Section 8. All Officers and Directors shall take office at the time of the Annual Business Meeting following their election.
Section 9. No less than one-third of the Directors-Region(s) shall be elected each year.
Section 10. If the office of President becomes vacant, the President-Elect shall become President for the remainder of the term of the vacated office and for the President-Elect’s term as President.
Section 11. Vacancy occurring in the office of the President-Elect for reasons other than ascending to the vacated office of the President shall be filled by one of the incumbent Vice Presidents for the remainder of the term as President-Elect and the subsequent term as President. The selection shall be made by secret ballot of the Board.
Section 12. In the event a vacancy occurs in the position of Past President, the President shall recommend for Board approval a candidate from among other former Presidents to fill the remainder of the term. Should such candidates not be available, the President shall recommend for Board approval whoever may be appropriate to fill the vacancy for the remainder of the term of office.
Section 13. Vacancies occurring in the office of a Vice President or a Director shall be filled by vote of the Board for the unexpired portion of the term except in the case of a Vice President for the Technical, Education or Certification Boards. In the case of a vacancy in those positions, the nominating committee of the respective associate board may nominate a replacement who will serve for the balance of the term upon approval by a majority of the respective associate board.
Section 14. The President, President-Elect, Vice President-North American Regions, Vice President International Regions, and Directors-Region(s) shall not be eligible to serve two successive terms in the same office unless the first term was not a full term. The maximum allowable time to be served in these offices, whether by reason of appointment or other, shall be less than four full years.
Section 15. The Vice President-Finance the Vice President-Administration, the Vice President-Technical Board, the Vice President-Education Board and the Vice President-Certification Board shall be eligible to serve two successive two-year terms. The maximum allowable time to be served in these offices, whether by reason of appointment or other, shall be less than six full years. The Vice President-Finance and the Vice President-Certification Board shall be elected in even numbered years and the Vice President-Administration, the Vice President-Technical Board, and the Vice President- Education Board in odd-numbered years.
Section 16. Nominations for President-Elect, Vice President-North American Regions, Vice President International Regions, Vice President-Finance, Vice President-Administration, and Directors-Region(s) shall be made by a Nominating Committee. Nominations may also be made by Members and Associate Members as prescribed in the Bylaws. A representative from the Technical Board, Education Board and Certification Board will serve as a voting member of the Board of Directors. The Chairman of each associate board will appoint a three person nominating committee from that associate board to nominate a representative from among duly appointed members of the associate board and approved by a majority of the duly appointed members of the associate board. The associate board chair may be nominated to this position.
Section 17. Election of Officers and Directors except for the Vice Presidents for the Technical, Education and Certification Boards shall be by ballot as prescribed in the Bylaws..
ARTICLE V—COMMITTEES AND ASSOCIATE BOARDS
Section 1. The Committees and Boards of the Association shall consist of Standing Committees and Associate Boards, as prescribed in the Bylaws, and such other committees as deemed necessary by the Board of Directors to manage the affairs of the Association.

______________________________

_WHAT YOU WILL DO_
[A] Write out everything in the bylaws excerpt from "ARTICLE V—COMMITTEES AND" down to "of the Association.", word for word.
[B] According to the bylaws excerpt, in which years is the Vice President-Finance elected?

_INFORMATION PROVIDED_
______________________________

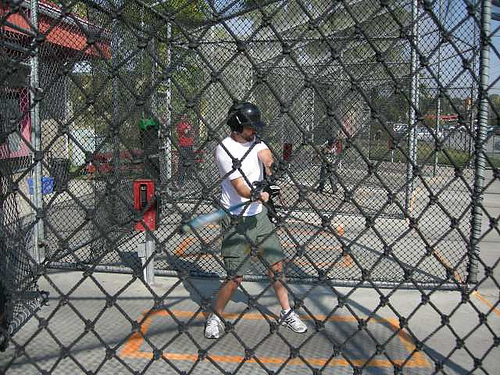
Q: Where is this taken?
A: Batting cages.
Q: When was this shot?
A: Daytime.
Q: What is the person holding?
A: Baseball bat.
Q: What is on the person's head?
A: Helmet.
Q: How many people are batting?
A: 2.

______________________________

_SOLUTIONS TO EACH TASK_
[A]
ARTICLE V—COMMITTEES AND ASSOCIATE BOARDS
Section 1. The Committees and Boards of the Association shall consist of Standing Committees and Associate Boards, as prescribed in the Bylaws, and such other committees as deemed necessary by the Board of Directors to manage the affairs of the Association.

[B] In even-numbered years.